44 Porque cada árbol se conoce por su propio fruto. Porque no se recogen higos de los espinos, ni se recogen uvas de las zarzas.
Każde drzewo łatwo rozpoznać po jego owocach. Fig nie zbiera się z dzikich krzewów, a winogron—z krzaku jeżyn.
45 El hombre bueno del buen tesoro de su corazón saca lo bueno, y el hombre malo del mal tesoro de su corazón saca lo malo, porque de la abundancia del corazón habla su boca.
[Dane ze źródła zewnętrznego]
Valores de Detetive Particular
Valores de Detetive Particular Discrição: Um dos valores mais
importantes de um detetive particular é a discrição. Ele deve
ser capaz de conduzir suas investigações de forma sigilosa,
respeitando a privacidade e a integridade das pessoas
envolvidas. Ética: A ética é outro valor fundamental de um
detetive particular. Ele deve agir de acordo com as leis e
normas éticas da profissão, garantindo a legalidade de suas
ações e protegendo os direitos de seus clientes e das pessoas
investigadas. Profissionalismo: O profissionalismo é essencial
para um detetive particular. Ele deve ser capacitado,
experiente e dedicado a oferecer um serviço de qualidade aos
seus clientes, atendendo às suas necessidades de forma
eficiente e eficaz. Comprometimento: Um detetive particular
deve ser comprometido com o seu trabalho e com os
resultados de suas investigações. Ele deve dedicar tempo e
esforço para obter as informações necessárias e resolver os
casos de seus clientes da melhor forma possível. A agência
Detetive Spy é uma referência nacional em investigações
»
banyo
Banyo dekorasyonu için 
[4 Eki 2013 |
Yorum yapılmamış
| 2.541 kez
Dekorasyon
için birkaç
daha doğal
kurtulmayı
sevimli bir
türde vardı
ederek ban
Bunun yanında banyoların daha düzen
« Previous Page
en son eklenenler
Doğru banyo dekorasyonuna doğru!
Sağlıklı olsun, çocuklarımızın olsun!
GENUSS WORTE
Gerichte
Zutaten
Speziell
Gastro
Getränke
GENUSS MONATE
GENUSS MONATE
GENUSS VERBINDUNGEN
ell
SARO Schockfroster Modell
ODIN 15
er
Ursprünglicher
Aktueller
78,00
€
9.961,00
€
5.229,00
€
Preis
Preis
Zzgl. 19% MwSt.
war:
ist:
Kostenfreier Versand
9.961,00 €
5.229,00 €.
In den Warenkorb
Podobnie jest z ludźmi—prawy człowiek postępuje szlachetnie, bo jego słowa i czyny wypływają z dobrego serca. Natomiast postępowanie i wypowiedzi człowieka złego obnażają jego gorzkie wnętrze. Z ust wypływa bowiem to, co się kryje w ludzkim sercu.
46 “¿Por qué me llamáis “Señor, Señor” y no hacéis lo que yo digo?
Dlaczego nazywacie Mnie swoim Panem, skoro nie jesteście posłuszni temu, co mówię?
47 Todo el que viene a mí, y escucha mis palabras y las pone en práctica, os mostraré a quién se parece.
Każdego, kto do Mnie przychodzi, słucha Mnie i postępuje według moich słów, można porównać do człowieka,
48 Es como un hombre que construye una casa, que cavó y profundizó y puso los cimientos sobre la roca. Cuando se produjo una inundación, la corriente rompió contra esa casa, y no pudo sacudirla, porque estaba fundada sobre la roca.
który przygotował głęboki, solidny fundament i na nim postawił swój dom. Gdy nadeszła powódź, nawet wzburzone wody rzeki nie ruszyły go z miejsca, bo był solidnie zbudowany.
49 Peroel que oye y no hace, es como un hombre que construyó una casa sobre la tierra sin cimientos, contra la cual rompió la corriente, y enseguida cayó; y la ruina de aquella casa fue grande.”
Natomiast ten, kto Mnie słucha, ale nie postępuje według tego, co słyszy, podobny jest do człowieka, który zbudował swój dom bezpośrednio na piasku—bez fundamentów. Gdy wylała rzeka, dom zawalił się—a była to wielka katastrofa.